Chicken curry casserole

Recipe from: 5/1/1997 12:00:00 AM
Ingredients 10
Servings 6
Time

Ingredients

  • 1
    kg
    chicken drumsticks and thighs
  • salt and freshly ground black pepper
  • 1
    onion, finely chopped
  • 2
    green apples, sliced
  • 250
    g
    fresh mushrooms, sliced
  • 10
    ml
    curry powder
  • 2
    ml
    paprika
  • 45
    ml
    cake flour
  • 250
    ml
    chicken stock
  • 250
    ml
    thick cream
 

Method

1 hr
 
Preheat the oven to 180ºC (350ºF). Spray an oven dish with non-stick spray. Season the chicken pieces with salt and pepper and fry in oil until brown. Arrange in the oven dish. Sauté the onion until glossy and add the apple and mushrooms. Stir-fry until brown.
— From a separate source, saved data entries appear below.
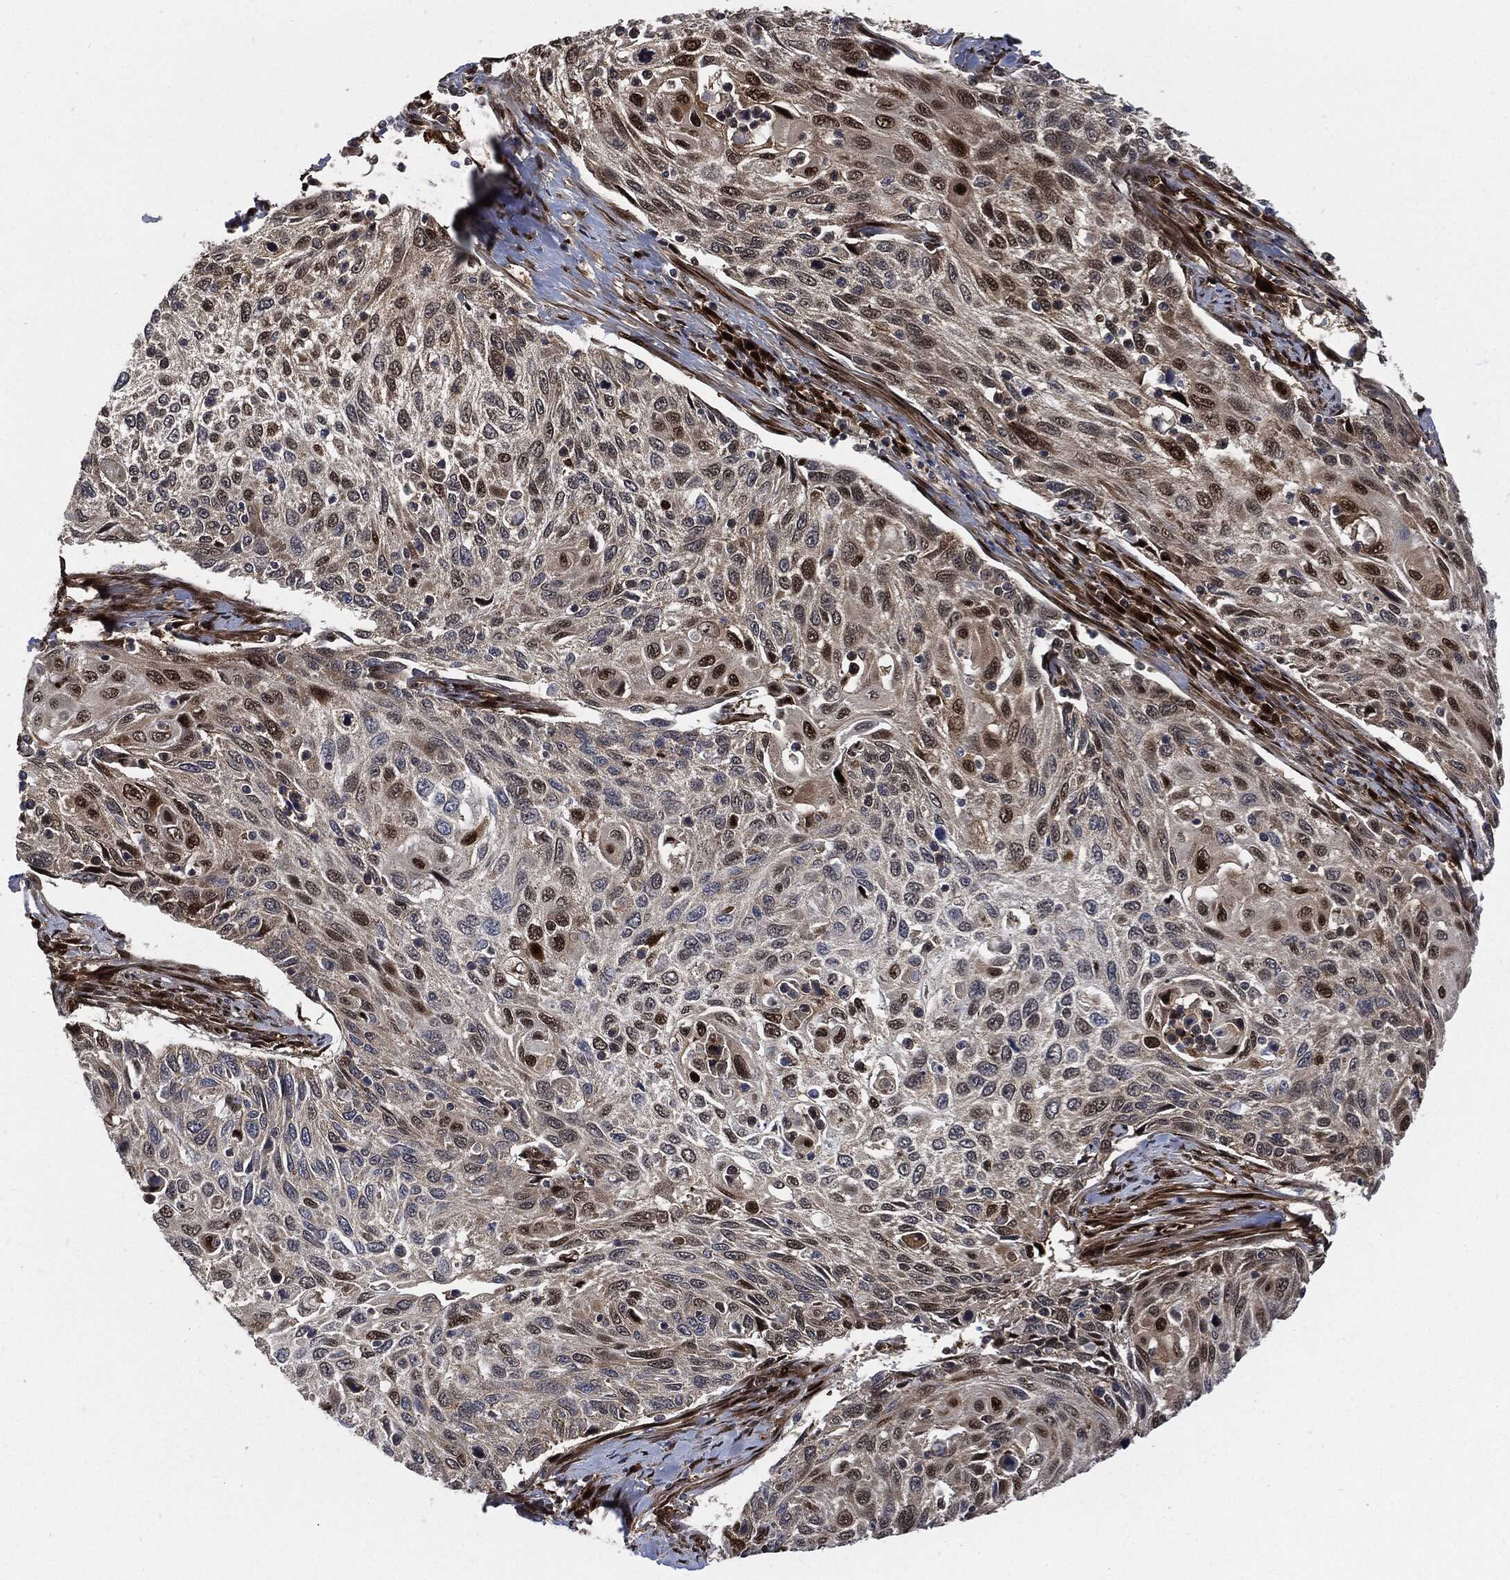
{"staining": {"intensity": "strong", "quantity": "<25%", "location": "nuclear"}, "tissue": "cervical cancer", "cell_type": "Tumor cells", "image_type": "cancer", "snomed": [{"axis": "morphology", "description": "Squamous cell carcinoma, NOS"}, {"axis": "topography", "description": "Cervix"}], "caption": "There is medium levels of strong nuclear positivity in tumor cells of cervical cancer (squamous cell carcinoma), as demonstrated by immunohistochemical staining (brown color).", "gene": "DCTN1", "patient": {"sex": "female", "age": 70}}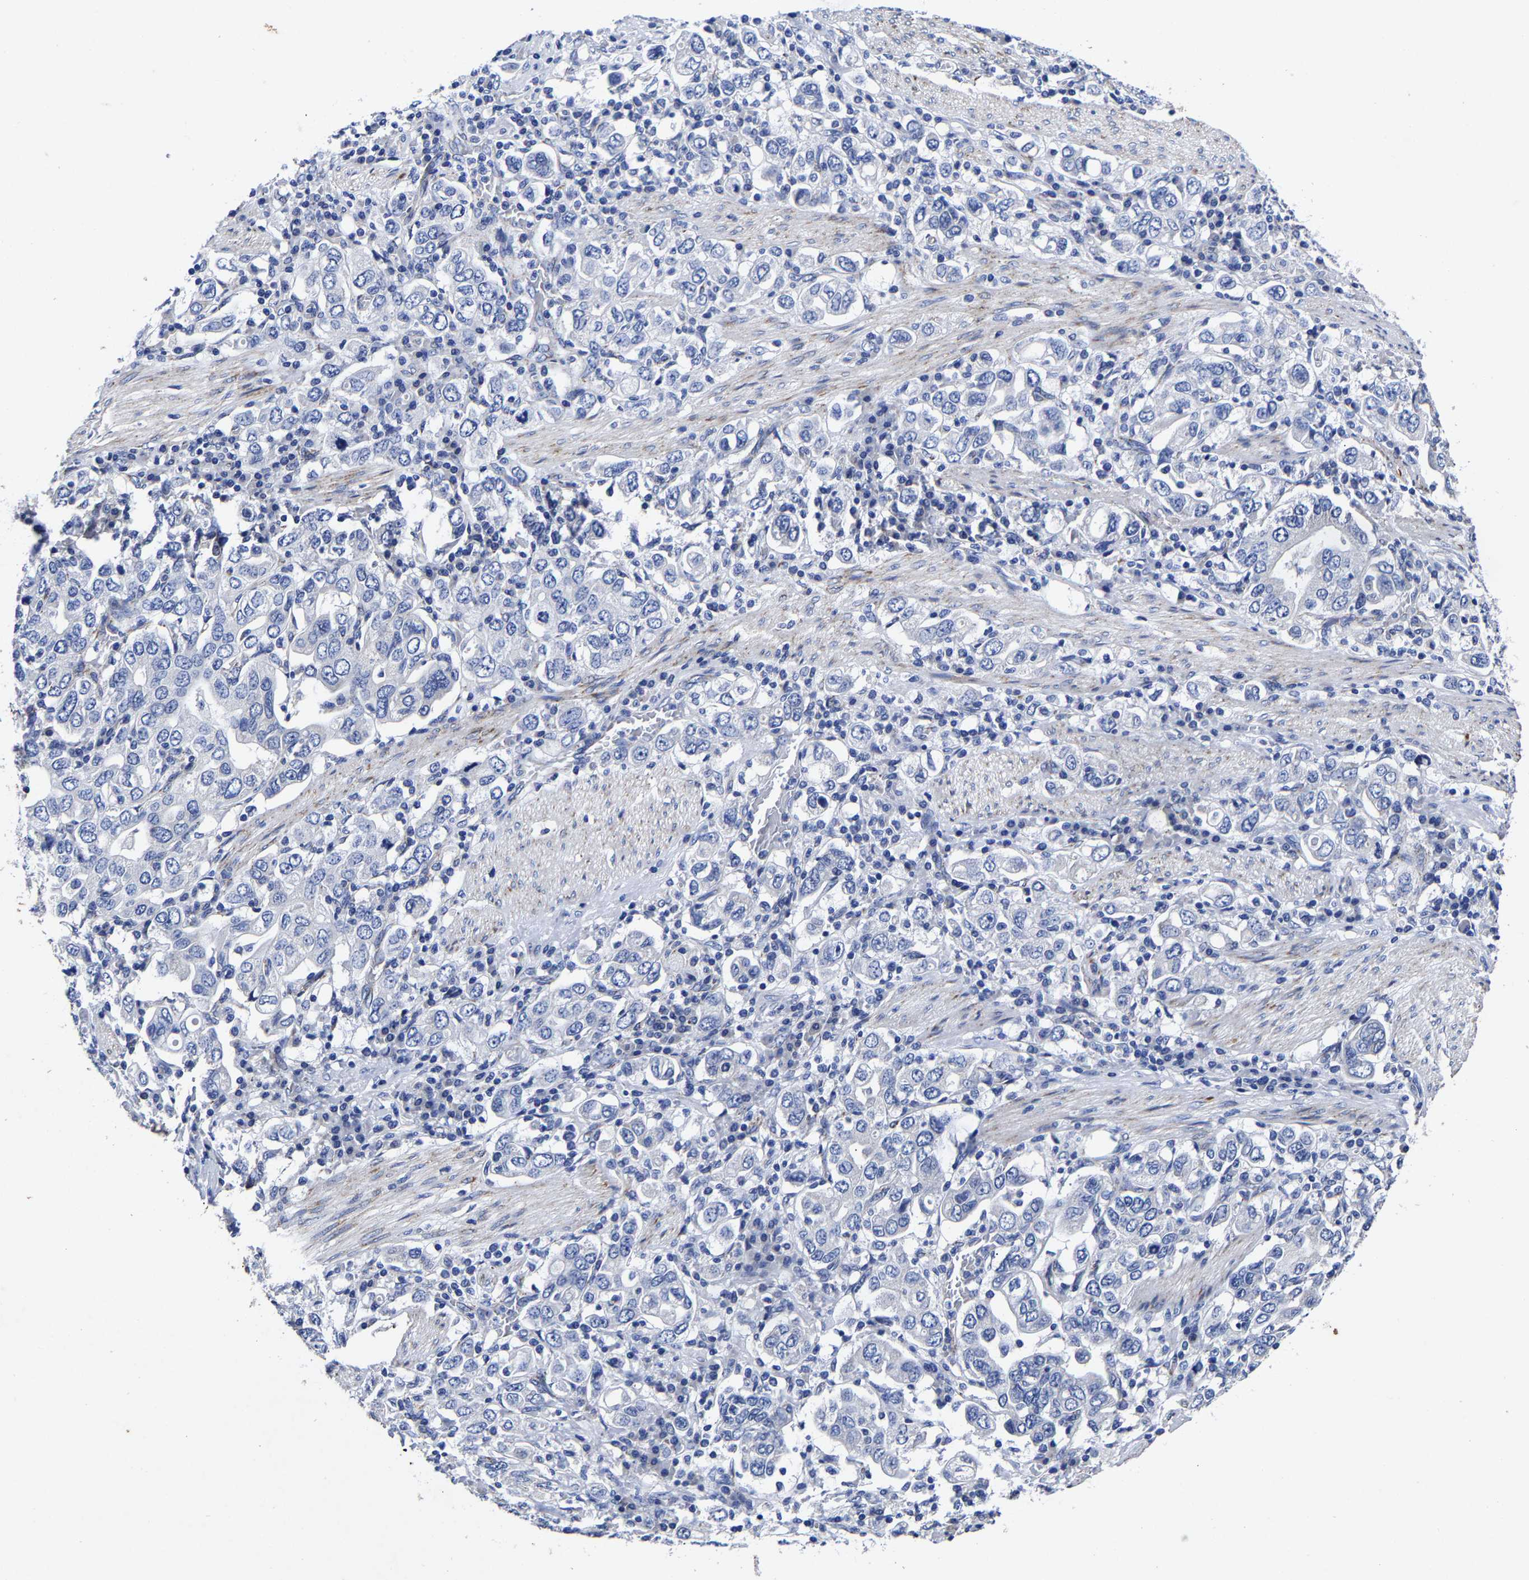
{"staining": {"intensity": "negative", "quantity": "none", "location": "none"}, "tissue": "stomach cancer", "cell_type": "Tumor cells", "image_type": "cancer", "snomed": [{"axis": "morphology", "description": "Adenocarcinoma, NOS"}, {"axis": "topography", "description": "Stomach, upper"}], "caption": "An immunohistochemistry histopathology image of adenocarcinoma (stomach) is shown. There is no staining in tumor cells of adenocarcinoma (stomach). (DAB (3,3'-diaminobenzidine) immunohistochemistry visualized using brightfield microscopy, high magnification).", "gene": "AASS", "patient": {"sex": "male", "age": 62}}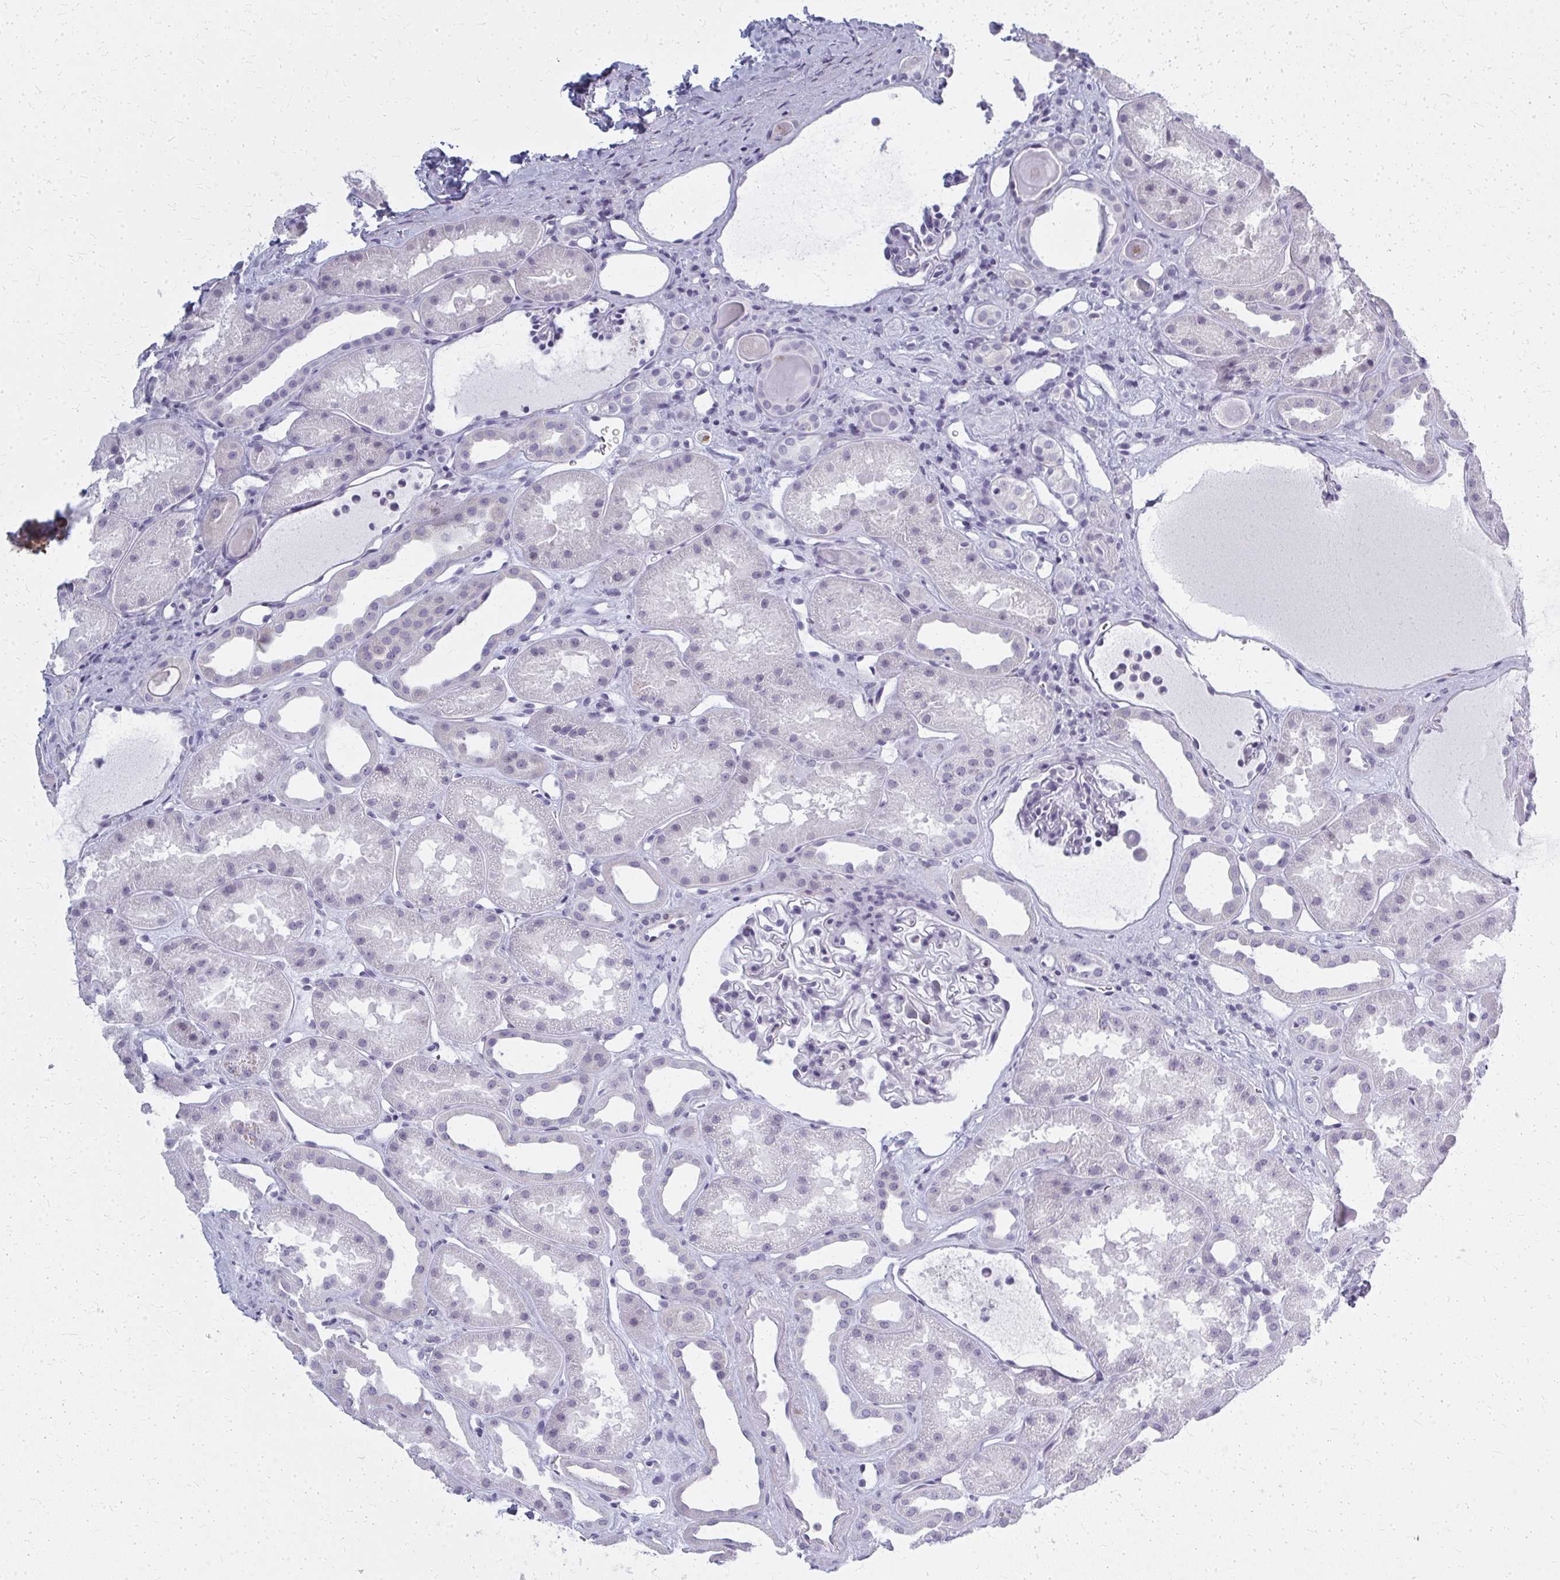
{"staining": {"intensity": "negative", "quantity": "none", "location": "none"}, "tissue": "kidney", "cell_type": "Cells in glomeruli", "image_type": "normal", "snomed": [{"axis": "morphology", "description": "Normal tissue, NOS"}, {"axis": "topography", "description": "Kidney"}], "caption": "Cells in glomeruli are negative for brown protein staining in unremarkable kidney. (Immunohistochemistry, brightfield microscopy, high magnification).", "gene": "CASQ2", "patient": {"sex": "male", "age": 61}}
Reduce the heat and add the curry powder, paprika and flour. Heat for one minute while stirring continuously. Stir in the stock and bring to the boil. Remove from the heat and stir in the cream. Pour the sauce over the chicken pieces, cover and bake for one hour or until the chicken is done. Serve with a salad. Serves 6.